Elvis’ Passion For Practical Jokes Unraveled: From the PR campaign that started for Jerry Schilling’s new book on Elvis entitled ”Me And A Guy Named Elvis”.
Elvis Presley may be famous for his pelvic thrusts and never ending sideburns but a new book is all set to reveal that he had a passion for practical jokes too.
According to the New York Post, in Me and a Guy Named Elvis, which hits stores next month, author Jerry Schilling, a key member of Presley’s Memphis Mafia, recalls one night when John Paul Jones of Led Zeppelin stopped by with a few friends to meet Elvis and found him decked out in pajamas.
Elvis ”stood, eyed John, and said, ‘Let’s swap pants,’ while simultaneously, in expert [Monty] Python fashion, letting his pajama bottoms drop beneath his robe.
John burst out laughing. Nobody accepted Elvis’ offer.” Elvis loved to tweak performers who did his act. One night in Las Vegas, he passed a lounge where a burly singer was ”overdoing the Elvis vibrato just a bit,” the author says.
‘Without breaking stride, Elvis . . . stormed into the lounge, walked right up onstage, hoisted his cane like he was going clobber the guy and said, ‘If you’re going to do it, do it right.’
He gave the crowd a great big wink, hopped off-stage, and zoomed right out of there. But the big singer didn’t see the wink – he’d been so startled that he’d fallen off the stage.”

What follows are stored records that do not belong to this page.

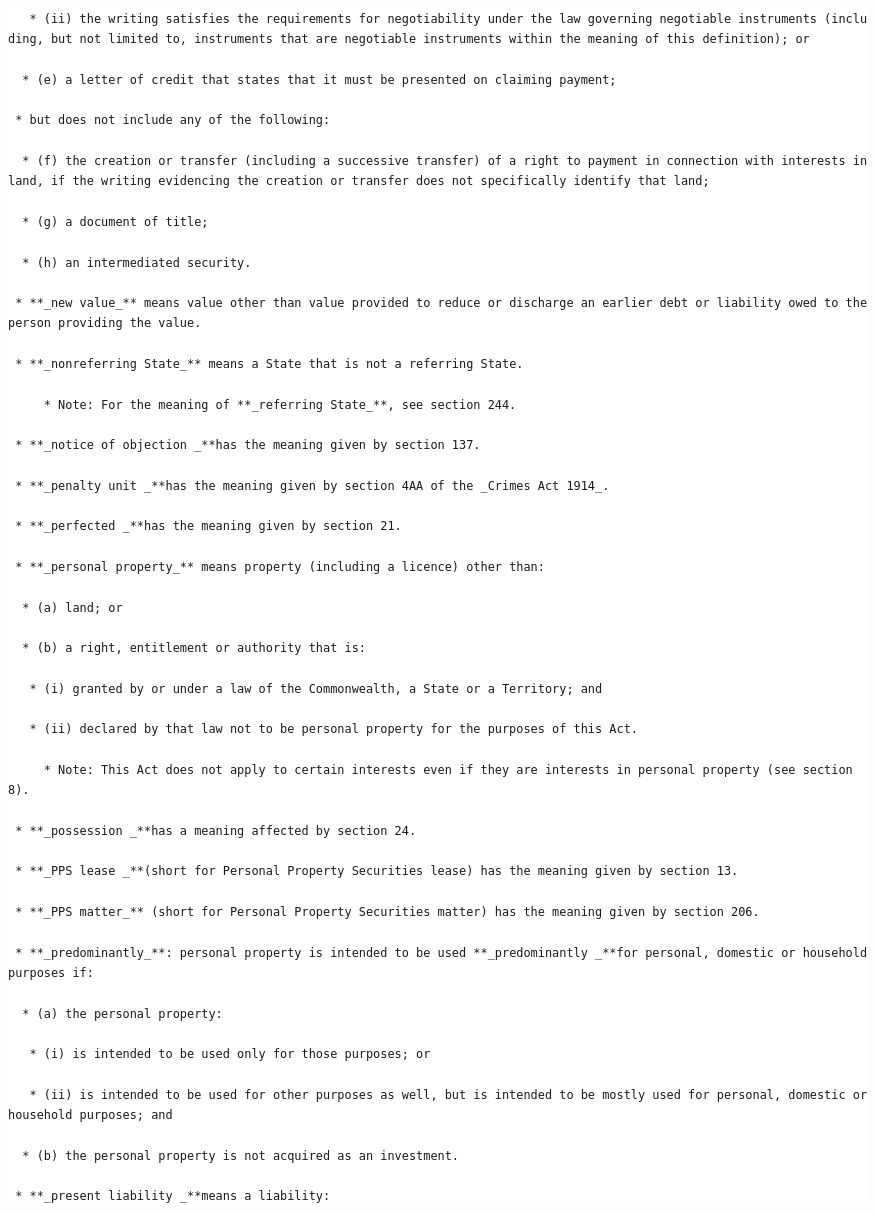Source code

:        * (ii) the writing satisfies the requirements for negotiability under the law governing negotiable instruments (including, but not limited to, instruments that are negotiable instruments within the meaning of this definition); or

      * (e) a letter of credit that states that it must be presented on claiming payment;

     * but does not include any of the following: 

      * (f) the creation or transfer (including a successive transfer) of a right to payment in connection with interests in land, if the writing evidencing the creation or transfer does not specifically identify that land;

      * (g) a document of title;

      * (h) an intermediated security.

     * **_new value_** means value other than value provided to reduce or discharge an earlier debt or liability owed to the person providing the value.

     * **_nonreferring State_** means a State that is not a referring State.

         * Note: For the meaning of **_referring State_**, see section 244.

     * **_notice of objection _**has the meaning given by section 137.

     * **_penalty unit _**has the meaning given by section 4AA of the _Crimes Act 1914_.

     * **_perfected _**has the meaning given by section 21.

     * **_personal property_** means property (including a licence) other than:

      * (a) land; or

      * (b) a right, entitlement or authority that is:

       * (i) granted by or under a law of the Commonwealth, a State or a Territory; and

       * (ii) declared by that law not to be personal property for the purposes of this Act.

         * Note: This Act does not apply to certain interests even if they are interests in personal property (see section 8).

     * **_possession _**has a meaning affected by section 24.

     * **_PPS lease _**(short for Personal Property Securities lease) has the meaning given by section 13.

     * **_PPS matter_** (short for Personal Property Securities matter) has the meaning given by section 206.

     * **_predominantly_**: personal property is intended to be used **_predominantly _**for personal, domestic or household purposes if:

      * (a) the personal property:

       * (i) is intended to be used only for those purposes; or

       * (ii) is intended to be used for other purposes as well, but is intended to be mostly used for personal, domestic or household purposes; and

      * (b) the personal property is not acquired as an investment.

     * **_present liability _**means a liability:

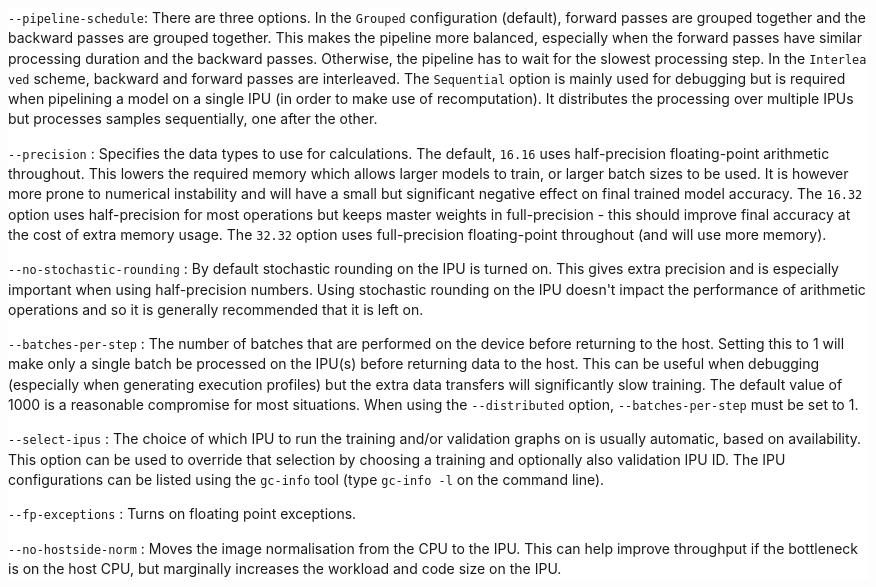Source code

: `--pipeline-schedule`: There are three options.
In the `Grouped` configuration (default), forward passes are grouped together
and the backward passes are grouped together.
This makes the pipeline more balanced, especially when the forward passes have similar processing duration
and the backward passes.
Otherwise, the pipeline has to wait for the slowest processing step.
In the `Interleaved` scheme, backward and forward passes are interleaved.
The `Sequential` option is mainly used for debugging
but is required when pipelining a model on a single IPU (in order to make use of recomputation).
It distributes the processing over multiple IPUs but processes samples sequentially, one after the other.

`--precision` : Specifies the data types to use for calculations. The default, `16.16` uses half-precision
floating-point arithmetic throughout. This lowers the required memory which allows larger models to train, or larger
batch sizes to be used. It is however more prone to numerical instability and will have a small but significant
negative effect on final trained model accuracy. The `16.32` option uses half-precision for most operations but keeps
master weights in full-precision - this should improve final accuracy at the cost of extra memory usage. The `32.32`
option uses full-precision floating-point throughout (and will use more memory).

`--no-stochastic-rounding` : By default stochastic rounding on the IPU is turned on. This gives extra precision and is
especially important when using half-precision numbers. Using stochastic rounding on the IPU doesn't impact the
performance of arithmetic operations and so it is generally recommended that it is left on.

`--batches-per-step` : The number of batches that are performed on the device before returning to the host. Setting
this to 1 will make only a single batch be processed on the IPU(s) before returning data to the host. This can be
useful when debugging (especially when generating execution profiles) but the extra data transfers
will significantly slow training. The default value of 1000 is a reasonable compromise for most situations.
When using the `--distributed` option, `--batches-per-step` must be set to 1.

`--select-ipus` : The choice of which IPU to run the training and/or validation graphs on is usually automatic, based
on availability. This option can be used to override that selection by choosing a training and optionally also
validation IPU ID. The IPU configurations can be listed using the `gc-info` tool (type `gc-info -l` on the command
line).

`--fp-exceptions` : Turns on floating point exceptions.

`--no-hostside-norm` : Moves the image normalisation from the CPU to the IPU. This can help improve throughput if
the bottleneck is on the host CPU, but marginally increases the workload and code size on the IPU.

One habit of Elvis’ that was not a joke was his insistence that his own music never be played inside Graceland. Schilling remembers one day when somebody put on All Shook Up during a party.
”Who’s the wise guy that put that goddamn music on? Get that crap off!” Presley roared. ”There was no doubt he was really angry,” Schilling writes. ”He was proud of his work, but it was just that – his work. He lived with his music outside of the house – he didn’t need to hear it while he was trying to relax in his own basement.”
The Book Description: An intimate memoir of a friendship with the greatest artist in rock and roll history, taking you from late-night parties at Graceland to the bright lights of Hollywood sets and glittering stages of Vegas
On a lazy Sunday in 1954, twelve-year-old Jerry Schilling wandered into a Memphis touch football game, only to discover that his team was quarterbacked by a nineteen-year-old Elvis Presley, the local teenager whose first record, ”That’s All Right,” had just debuted on Memphis radio. The two became fast friends, even as Elvis turned into the world’s biggest star. In 1964, Elvis invited Jerry to work for him as part of his ”Memphis Mafia,” and Jerry soon found himself living with Elvis full-time in a Bel Air mansion and, later, in his own room at Graceland. Over the next thirteen years Jerry would work for Elvis in various capacities—from bodyguard to photo double to co-executive producer on a karate film. But more than anything else he was Elvis’s close friend and confidant: Elvis trusted Jerry with protecting his life when he received death threats, he asked Jerry to drive him and Priscilla to the hospital the day Lisa Marie was born and to accompany him during the famous ”lost weekend” when he traveled to meet President Nixon at the White House.
Me and a Guy Named Elvis looks at Presley from a friend’s perspective, offering readers the man rather than the icon—including insights into the creative frustrations that lead to Elvis’s abuse of prescription medicine and his tragic death. Jerry offers never-before-told stories about life inside Elvis’s inner circle and an emotional recounting of the great times, hard times, and unique times he and Elvis shared. These vivid memories will be priceless to Elvis’s millions of fans, and the compelling story will fascinate an even wider audience.
About the Author: Jerry Schilling has spent forty years in the entertainment industry as an actor, a film editor, producer, and a manager for such acts as the Beach Boys, Jerry Lee Lewis and Billy Joel. His credits as a film and television producer include Elvis: Great Performances; the ten- hour series The History of Rock N’ Roll; A&E biographies of Brian Wilson and Sam Phillips. He also appeared in the recent CBS special Elvis by the Presleys. He lives in Los Angeles in a home purchased for him by Presley.